There are certain aspects of Riorson House, from its defensible position carved into the mountainside to its cobblestone floors and steel-enforced double doors in the entryway, that remind me of Basgiath, the war college I’ve called home since my mother was stationed there as its commanding general. But that’s where the similarities end. There’s actual art on the walls here, not just busts of war heroes displayed on stands, and I’m pretty sure that’s an authentic Poromish tapestry hanging across the hall from where Bodhi and Imogen stand in the open doorway.

Imogen puts her finger to her lips, then motions at me to join in the empty place between her and Bodhi. I take it, noticing Imogen’s half-shaved hair has been recently dyed a brighter pink while I’ve been resting. Clearly she’s comfortable here. Bodhi, too.
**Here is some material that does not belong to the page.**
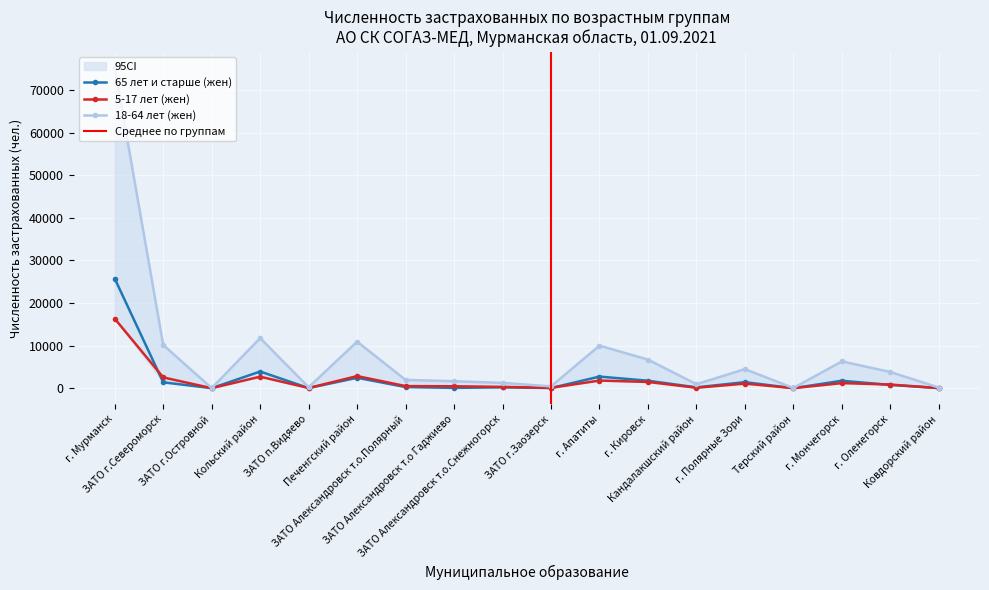

Reading left to right, what are all the values shown in this chart?

65 лет и старше (жен): г. Мурманск=25718	ЗАТО г.Североморск=1374	ЗАТО г.Островной=3	Кольский район=3911	ЗАТО п.Видяево=26	Печенгский район=2439	ЗАТО Александровск т.о.Полярный=263	ЗАТО Александровск т.о Гаджиево=69	ЗАТО Александровск т.о.Снежногорск=202	ЗАТО г.Заозерск=35	г. Апатиты=2718	г. Кировск=1752	Кандалакшский район=193	г. Полярные Зори=1413	Терский район=4	г. Мончегорск=1744	г. Оленегорск=765	Ковдорский район=21
5-17 лет (жен): г. Мурманск=16314	ЗАТО г.Североморск=2527	ЗАТО г.Островной=4	Кольский район=2695	ЗАТО п.Видяево=41	Печенгский район=2838	ЗАТО Александровск т.о.Полярный=489	ЗАТО Александровск т.о Гаджиево=450	ЗАТО Александровск т.о.Снежногорск=297	ЗАТО г.Заозерск=79	г. Апатиты=1788	г. Кировск=1459	Кандалакшский район=99	г. Полярные Зори=1072	Терский район=8	г. Мончегорск=1192	г. Оленегорск=852	Ковдорский район=17
18-64 лет (жен): г. Мурманск=75231	ЗАТО г.Североморск=10133	ЗАТО г.Островной=23	Кольский район=11756	ЗАТО п.Видяево=213	Печенгский район=10926	ЗАТО Александровск т.о.Полярный=1938	ЗАТО Александровск т.о Гаджиево=1635	ЗАТО Александровск т.о.Снежногорск=1241	ЗАТО г.Заозерск=426	г. Апатиты=9983	г. Кировск=6713	Кандалакшский район=930	г. Полярные Зори=4471	Терский район=41	г. Мончегорск=6289	г. Оленегорск=3803	Ковдорский район=143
The only signs that either has been in a battle are the sling cradling Bodhi’s fractured arm and a split in Imogen’s lip.
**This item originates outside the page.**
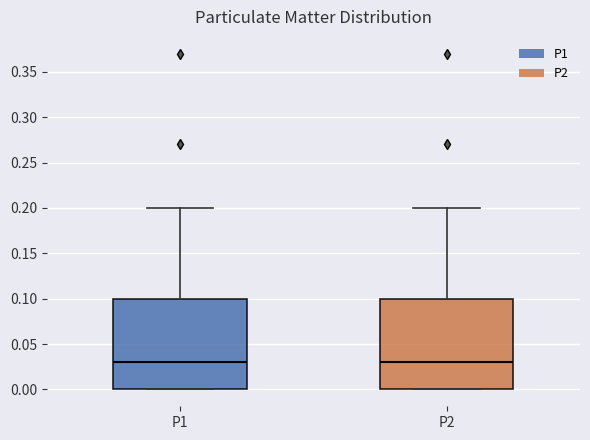

Reading left to right, transcribe this box plot: for each box, give where its median line is, the range the box spans, and where its two whiskers end, as read against the y-axis. The values are not printed on the chart, so give them approximately, as read against the axis.

P1: median 0.03, box 0.00 to 0.10, whiskers 0.00 to 0.20
P2: median 0.03, box 0.00 to 0.10, whiskers 0.00 to 0.20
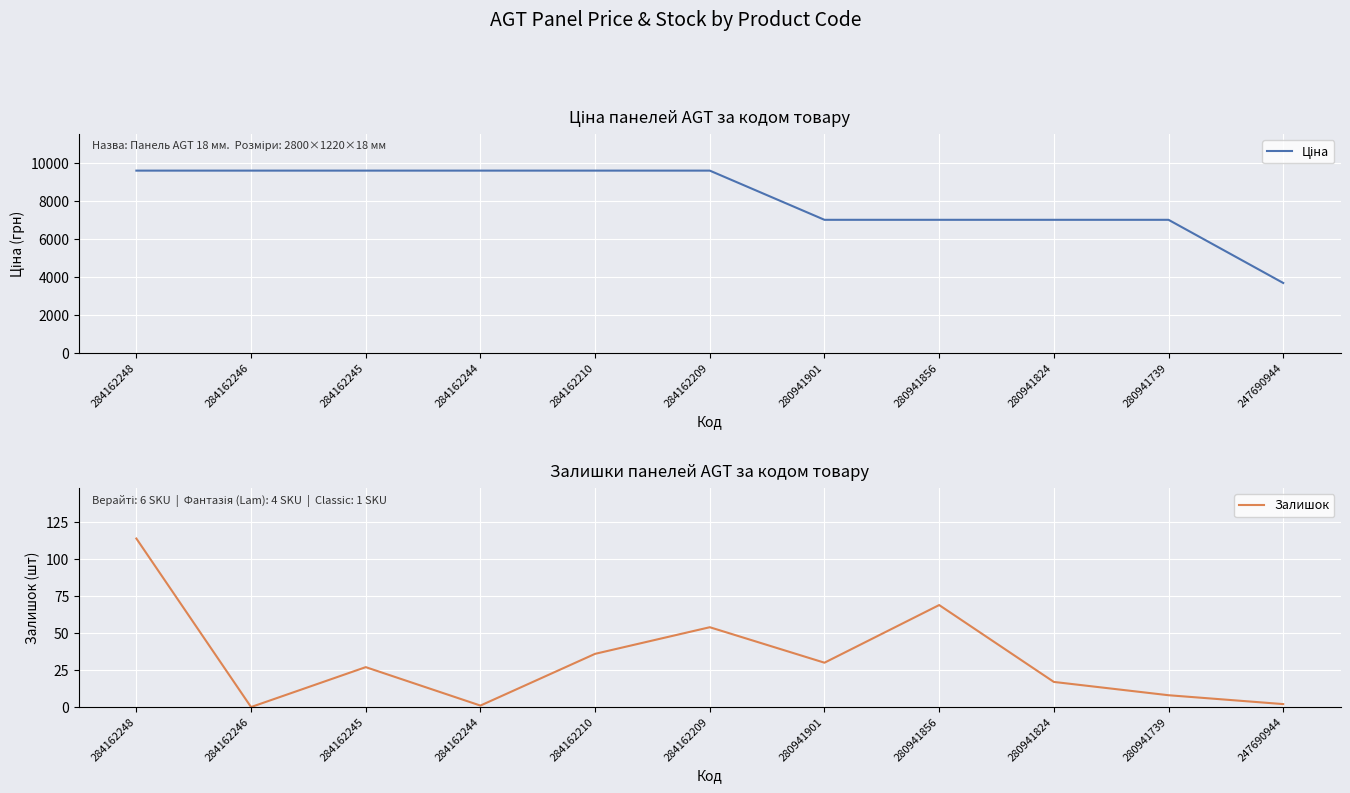

Which category has the highest value in the Залишок series?

284162248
“Someone has to state the obvious,” an older man with an eyepatch and a hawkish nose says from the far end of a table that consumes the length of the two-story room. Tufts of thinning gray hair frame the deep lines in his lightly tanned, weathered skin, his jowls hanging down like a wildebeest. He leans back in his chair, placing a thick hand on his rounded belly.
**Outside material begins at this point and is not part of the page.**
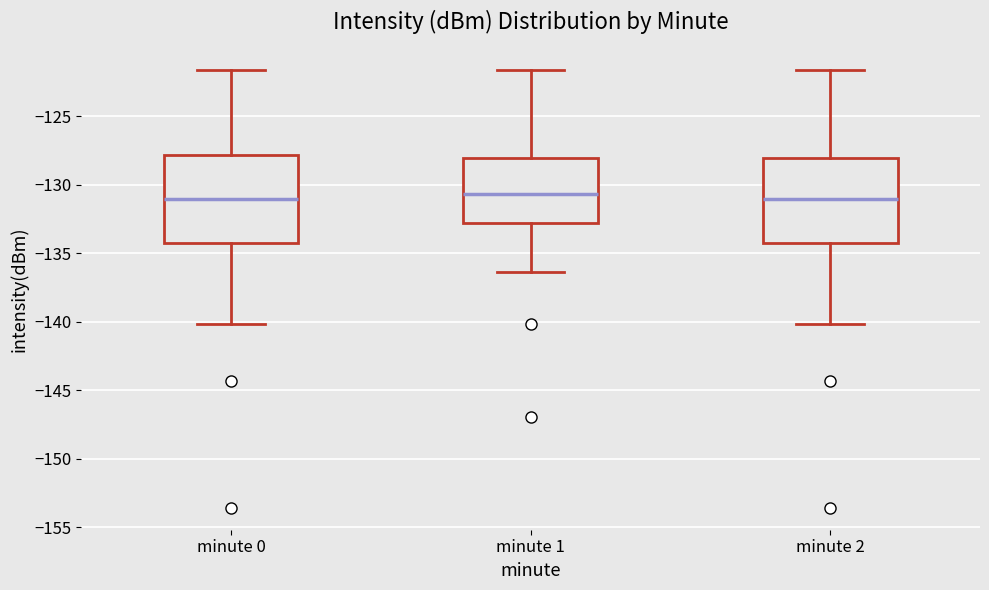

Where does the median line of the box for minute 1 sit on the y-axis? The values are not printed on the chart, so give them approximately, as read against the axis.

-130.5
The table could easily accommodate thirty people, but only five sit along one side, all dressed in rider black, perched slightly ahead of the door, at an angle where they’d have to turn fully to see us—which they don’t. Brennan paces in front of the table but not at an angle he can easily spot us, either.

My heart lurches into my throat, and I realize it’s going to take some time to get used to seeing Brennan alive. He’s somehow exactly the same as I remember—and yet different. But here he is—living, breathing, currently glaring at a map of the Continent on the long wall, the map’s size only rivaled by the one in the Battle Brief lecture hall at Basgiath.

And standing in front of that map, one arm leaning against a massive chair as he stares down the table at its occupants, is Xaden.

He looks good, even with bruises marring the tawny-brown skin under his eyes from lack of sleep. The high slopes of his cheeks, the dark eyes that usually soften whenever they meet mine, the scar that bisects his brow and ends beneath his eye, the swirling, shimmering relic that ends at his jaw, and the carved lines of the mouth I know as well as my own all add up to make him physically fucking perfect to me, and that’s just his face. His body? Somehow even better, and the way he uses it when he has me in his arms—

Nope. I shake my head and cut off my thoughts right there. Xaden may be gorgeous, and powerful, and terrifyingly lethal—which shouldn’t be the turn-on it is—but I can’t trust him to tell me the truth about…well, anything. Which really hurts, considering how pathetically in love with him I am.

“And what is the obvious thing you need to state, Major Ferris?” Xaden asks, his tone completely, utterly bored.